The earlier part of this book provides the Arabs with the best and most clear and dispassionately reasoned statement of their case against the French, the British and the Zionists which has as yet appeared in English. Mr. Antonius describes the growth of the Arab movement in the days of the Turks, who, almost while it was in the press, have again appeared in the north as intruders into an, at least partially, Arab area which was for twenty years included in Arab Syria. He tells of the harsh measures used by the Turks to suppress Arab nationalism and of the remarkable success which so long attended Sultan Abdul Hamid’s policy of exalting his office of Caliph and thereby drowning, as it were, Arab racial consciousness in the Pan-Islam which was to extend his spiritual authority beyond the frontiers of his temporal power. How successful that policy was is shown by the eagerness with which pious Moslems from all over the Dar-ul-Islam provided him with the money for building the strategic railway planned ostensibly to facilitate the journeys of pilgrims to Medina on their way to Mecca but actually of Turkish troops into Arab provinces. It was also shown by the fact that, even after his deposition, Indian Moslems looked upon the Arab revolt as an irreligious rebellion against the Caliphate and a disloyal blow at the unity of “the Moslem Nation.”
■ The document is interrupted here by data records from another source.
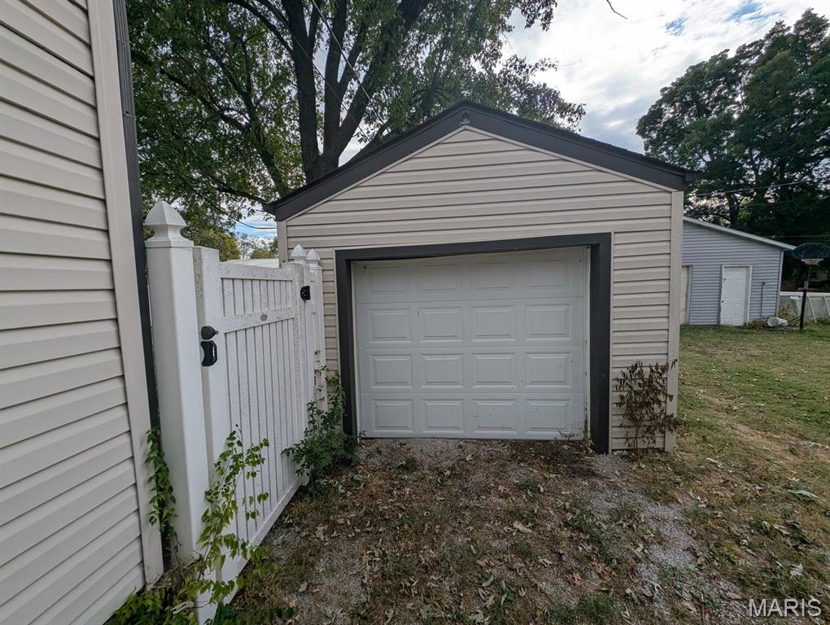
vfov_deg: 94.6
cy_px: 312
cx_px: 415
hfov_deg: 110.5
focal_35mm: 12
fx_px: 288
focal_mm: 2.23
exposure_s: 1/2457
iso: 50
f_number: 1.95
The relaxation of Turkish pressure upon the Arabs which followed the overthrow of the “Red Sultan” and the seizure of power by the Young Turks who, like the Arab Nationalists themselves, had been hunted conspirators, was short-lived. The new masters of the Empire started on their policy of Ottomanization, which soon made the Arabs look back with regret upon the days of Abdul Hamid; and the later appearance of the doctrines of Yeni Turan, which exalted the Turks and made the Arabs feel that they were regarded as an inferior race, only made things worse. Mr. Antonius, after having paid special attention to the value to the Allied cause of the military support of the Arabs of the Revolt, draws a gloomy picture of the treatment of the Arabs by the French in Syria and the British in Palestine, and comments bitterly on the Sykes-Picot Agreement, which gave free rein to imperialist ambitions and so completely ignored the aspirations and rights of his own people.